When music streaming company Spotify recently launched a nontraditional IPO, the market paused to see how this unusual direct listing approach would play out. While the final results remain to be seen, there are obvious benefits to filing a nontraditional IPO that you can learn from as a business owner.
An initial public offering (IPO) refers to the first time a private company offers its stock to the public. Companies seeking capital to expand generally issue IPOs, as well as privately owned companies aiming to become publicly traded.
Features of a Nontraditional IPO
The unique feature of Spotify's IPO is its nontraditional nature. During the event, the company didn't use investment bankers or sell any company-owned shares. No banks underwrote the offering and there wasn't a set price. Rather, investor demand resulted in the publicly listed price.
"Nontraditional IPOs like Spotify's spurn the traditional underwritten IPO route for a 'direct listing,' which means company stockholders (including management) are able to sell directly to the public and no new money is being raised for the company," says attorney Christopher Tinen of the business and litigation law firm, Procopio, Cory, Hargreaves & Savitch LLP.
According to Tinen, the approach is unique. "Most traditional underwritten IPOs result in a large influx of capital to the company and a 'lock-up' of sales by company stockholders for 180 days while the market settles," says Tinen. "Typically, underwriters lock up founders and other insiders for 180 days to avoid an immediate price collapse."
Benefits of a Nontraditional IPO
There are several upsides to a nontraditional IPO, according to Tinen's colleague, attorney William Eigner, a partner at Procopio, Cory, Hargreaves & Savitch LLP. "The pros of a direct listing include no dilution to existing stockholders, immediate liquidity for selling stockholders and reduced costs of going public," he says.
"Typically, IPOs are not an exit for insiders in a normal IPO, but a direct IPO does indeed provide an exit," says Eigner. "Underwriters that facilitate most IPOs also charge a hefty fee for handling the IPO, but a direct listing avoids that cost."
A nontraditional IPO can save a company a great deal of money, agrees certified financial planner Rockie Zeigler III. “A direct listing IPO can save companies an untold amount of costs by getting rid of the middlemen, which includes investment bankers, brokers and the normal IPO roadshow that occurs so that the company can really whip up support for the shares."
For shareholders, not having to wait out the lock-up period before selling is another pro.

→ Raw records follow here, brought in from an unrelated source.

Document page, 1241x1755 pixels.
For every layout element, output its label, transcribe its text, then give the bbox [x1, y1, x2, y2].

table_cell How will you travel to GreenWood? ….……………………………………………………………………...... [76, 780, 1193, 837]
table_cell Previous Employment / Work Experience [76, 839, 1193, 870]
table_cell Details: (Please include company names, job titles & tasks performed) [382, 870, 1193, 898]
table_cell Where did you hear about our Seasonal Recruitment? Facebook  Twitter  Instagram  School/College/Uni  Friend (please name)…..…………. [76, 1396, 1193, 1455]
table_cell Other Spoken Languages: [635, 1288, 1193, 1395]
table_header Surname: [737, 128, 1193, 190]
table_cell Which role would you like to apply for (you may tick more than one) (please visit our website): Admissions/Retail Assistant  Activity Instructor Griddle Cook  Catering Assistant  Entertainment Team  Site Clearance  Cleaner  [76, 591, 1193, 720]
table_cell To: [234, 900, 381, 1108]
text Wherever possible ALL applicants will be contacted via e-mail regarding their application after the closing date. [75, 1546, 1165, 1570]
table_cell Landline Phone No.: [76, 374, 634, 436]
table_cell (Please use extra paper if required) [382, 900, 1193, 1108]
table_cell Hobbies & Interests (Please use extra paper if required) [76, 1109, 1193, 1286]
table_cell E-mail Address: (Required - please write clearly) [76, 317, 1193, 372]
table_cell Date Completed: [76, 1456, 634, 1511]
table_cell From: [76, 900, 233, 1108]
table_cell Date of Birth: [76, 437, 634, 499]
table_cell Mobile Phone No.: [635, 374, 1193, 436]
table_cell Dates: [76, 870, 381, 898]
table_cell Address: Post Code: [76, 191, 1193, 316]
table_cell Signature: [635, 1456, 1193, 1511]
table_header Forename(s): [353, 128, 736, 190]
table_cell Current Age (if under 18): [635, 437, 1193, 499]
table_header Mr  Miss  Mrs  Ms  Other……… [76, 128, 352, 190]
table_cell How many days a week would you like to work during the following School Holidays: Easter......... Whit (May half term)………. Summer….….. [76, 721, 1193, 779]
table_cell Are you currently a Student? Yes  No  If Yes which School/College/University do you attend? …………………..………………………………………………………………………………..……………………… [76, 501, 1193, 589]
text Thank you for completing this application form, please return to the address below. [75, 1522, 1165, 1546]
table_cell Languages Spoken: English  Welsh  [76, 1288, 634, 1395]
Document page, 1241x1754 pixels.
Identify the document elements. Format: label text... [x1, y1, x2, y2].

Drawbacks of a Nontraditional IPO
As with any business maneuver, a nontraditional IPO has its drawbacks. "The stock may not have a huge run up in price fresh off the listing, as there aren't the usual players involved hyping the stock to their large institutional clients," says Zeigler. "Early performance of the stock may suffer as well—but time will tell."
—Rockie Zeigler III, certified financial planner
Volatility is also an issue, believes Tinen. "The lack of underwriters makes the offering highly volatile in the sense that there aren't typical parties stabilizing the market or buying and holding shares in the company," he says.
"In addition, the ability of essentially all stockholders to immediately sell to the public puts more selling pressure than usual on the company's stock," continues Tinen.
Despite the drawbacks of the nontraditional IPO, Zeigler sees the trend continuing. "Going forward, I think we may begin to see more companies list their IPOs in this manner. While a direct-listed IPO may not get all of the hype and fanfare as companies launching traditional IPOs, the cost savings may be substantial. For a new publicly traded company, those cost savings cannot be overlooked."
Tips for Going Public
If you're thinking about eventually going public, either with a traditional or nontraditional IPO, Eigner offers the following advice. "It's a good idea to get accountants and audit firms involved as early as possible. Often, audits hold things up with the SEC or otherwise."
Eigner also recommends that private companies mirror public company accounting and disclosure controls, corporate governance and other requirements before going public to ease the transition to being public.
And Eigner advises accessing well-respected institutional investors into your company as early as possible. "This will help increase interest from underwriters and the investing public when you decide to take your company public," he says.